Bélisaire revient d'Italie et rentre à Constantinople sur une de ces petites voitures à deux roues et non suspendues que nous nommons charrettes, mais qu'en langage tragique on appelle chars. Il est impossible d'être plus glorieusement cahoté. Il jouit de tous les honneurs du triomphe; il a même le bonheur d'embrasser publiquement Justinien; mais, ô néant des grandeurs humaines! à peine a-t-il eu le temps de chanter avec son ami Alamir un _andante_ et une _cabalette_, qu'Eutrope se présente, lui demande son épée de par l'empereur, et le somme de comparaître devant la Cour des Pairs du pays. Il est accusé de haute trahison au premier chef.
Il nie, comme de raison; mais on lui présente la lettre. Il reconnaît d'abord son écriture; mais, quand il a tout lu, il s'indigne, et déclare qu'il y a faux et interpolation. Il en appelle au témoignage d'Antonine. Mais Autonine confirme l'accusation, et déclare avoir reçu la lettre telle qu'elle est. Vous imaginez, bien comment Bélisaire la traite. «Mauvaise épouse! mauvaise mère! (Ils ont une lille, nommée Irène, qui est présente.)--Ah! mauvaise mère!... Et vous donc, avez-vous la prétention d'être bon père, par hasard? rayez cela de vos papiers, car je sais tout.--_Quoi!_--Tout ce que Proclus savait.--Aïe!»
Bélisaire met sa tête dans ses deux mains et ne tarde pas à faire sa confession générale devant sa femme et sa fille, devant le Sénat et l'empereur. Quand il a fini, Antonine se remet de plus belle à lui dire des injures, ce qui est tout simple. Mais on comprend plus difficilement que le Sénat s'en mêle fasse crever les deux yeux à un homme à qui l'on ne peut guère reprocher qu'un excès de dévouement à la dynastie régnante. Justinien est-il donc si mauvais politique? et ne voit-il pas que cet exemple n'est pas encourageant?

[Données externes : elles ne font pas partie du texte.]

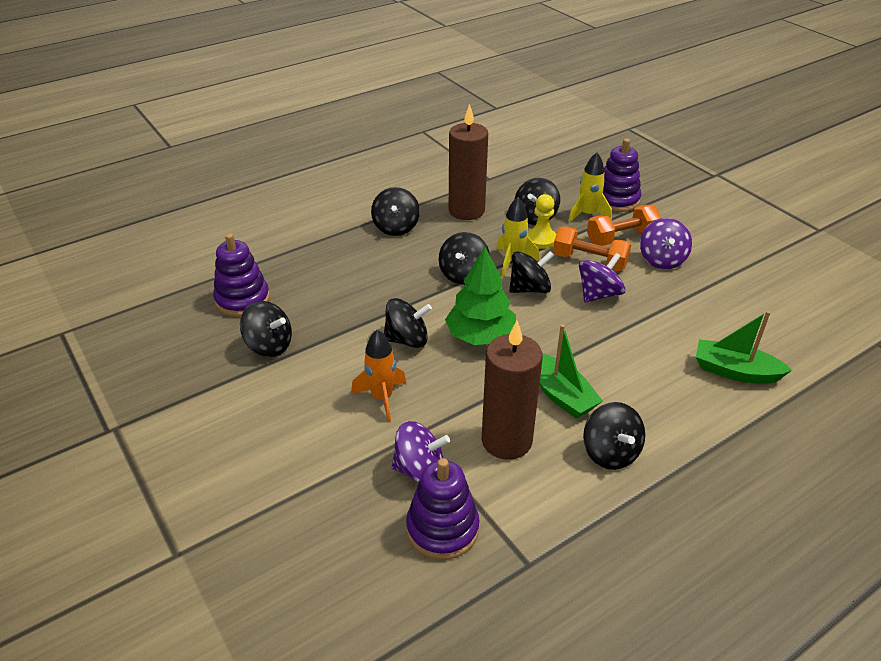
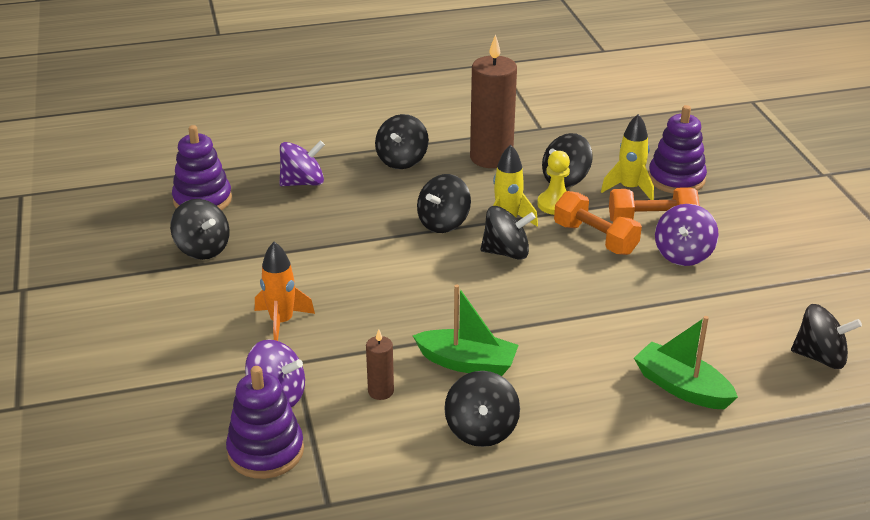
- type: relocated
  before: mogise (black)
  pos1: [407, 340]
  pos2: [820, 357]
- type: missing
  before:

Quoi qu'il en soit, voilà Bélisaire aveugle et qui part bientôt, pour l'exil, guidé, par sa fille Irène, qui joue près de lui le même rôle qu'Antigone auprès d'OEdipe. Ils arrivent au mont Hémus. Là, ils rencontrent des Alains.
Ces Alains sont au nombre de vingt, ou à peu près, et telle est la grandeur de leur courage, qu'ils ont entrepris d'attaquer Constantinople et de mettre cette grande capitale à feu et à sang. Il est vrai qu'ils ont un chef qui ne plaisante pas, et qui ne connaît point d'obstacles: c'est Alamir, cet ami de Bélisaire dont je vous ai déjà parlé. Il a juré de venger le grand homme opprimé, et de noyer Constantinople dans des flots de sang. Mais Bélisaire le fait bien vite revenir à résipiscence. Bélisaire est toujours citoyen dévoué, sujet fidèle, et le malheur ni l'injustice n'ont eu aucune prise sur sa grande âme. Enfin, comme le drame touche à son dénoûment. Bélisaire reconnaît bientôt dans Alamir ce fils qu'il avait jadis condamné à mort, et qu'il croyait avoir perdu.

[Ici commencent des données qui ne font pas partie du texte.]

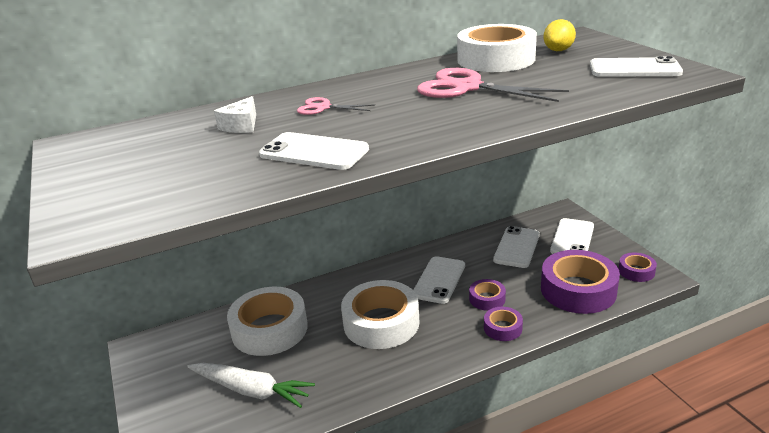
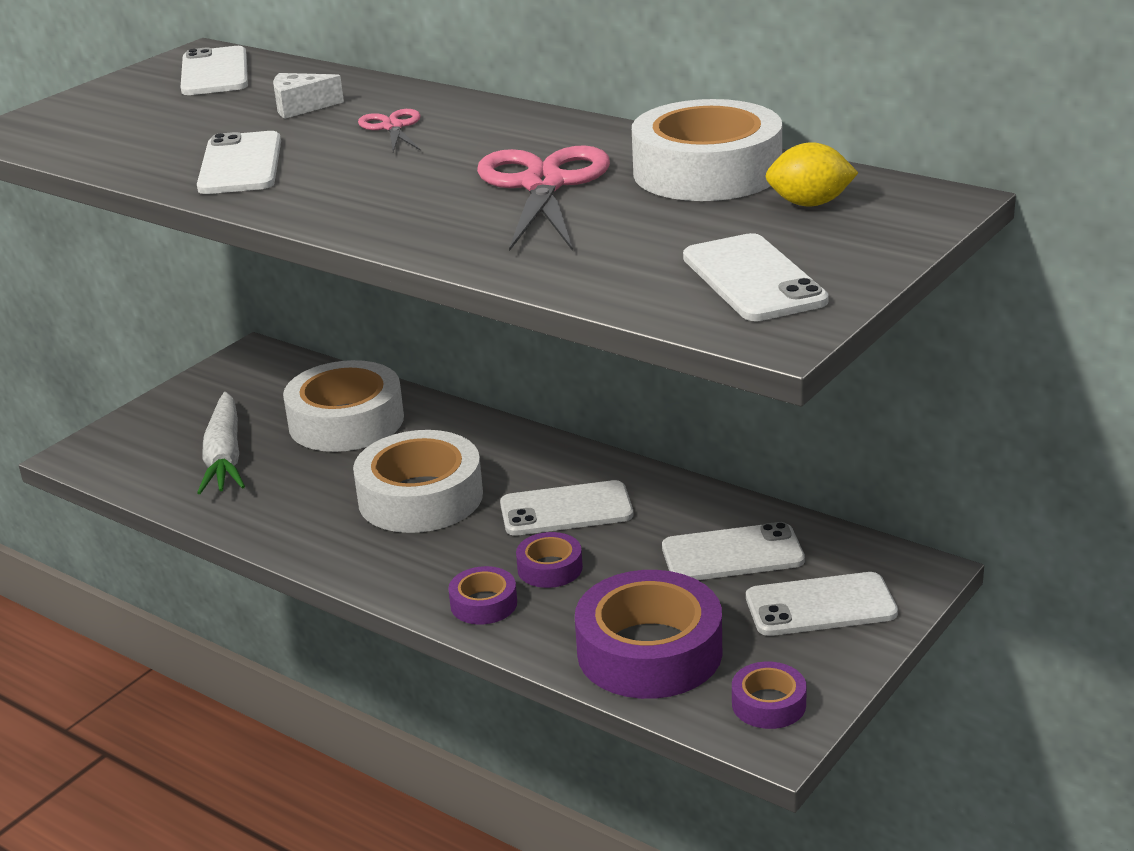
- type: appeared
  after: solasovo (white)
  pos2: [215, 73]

L'empereur, à la nouvelle de l'incursion des Alains, a fait marcher ses troupes à leur rencontre. Bélisaire se met, de son autorité privée, à la tête de l'armée grecque. Comment l'accepte-t-elle pour chef, et comment s'y prend-il pour la commander? C'est ce que je ne saurais dire, puisque l'auteur a négligé d'éclaircir ce point; mais il bat les Alains, et c'est ce qui importe le plus à l'empereur et aux habitants de Constantinople.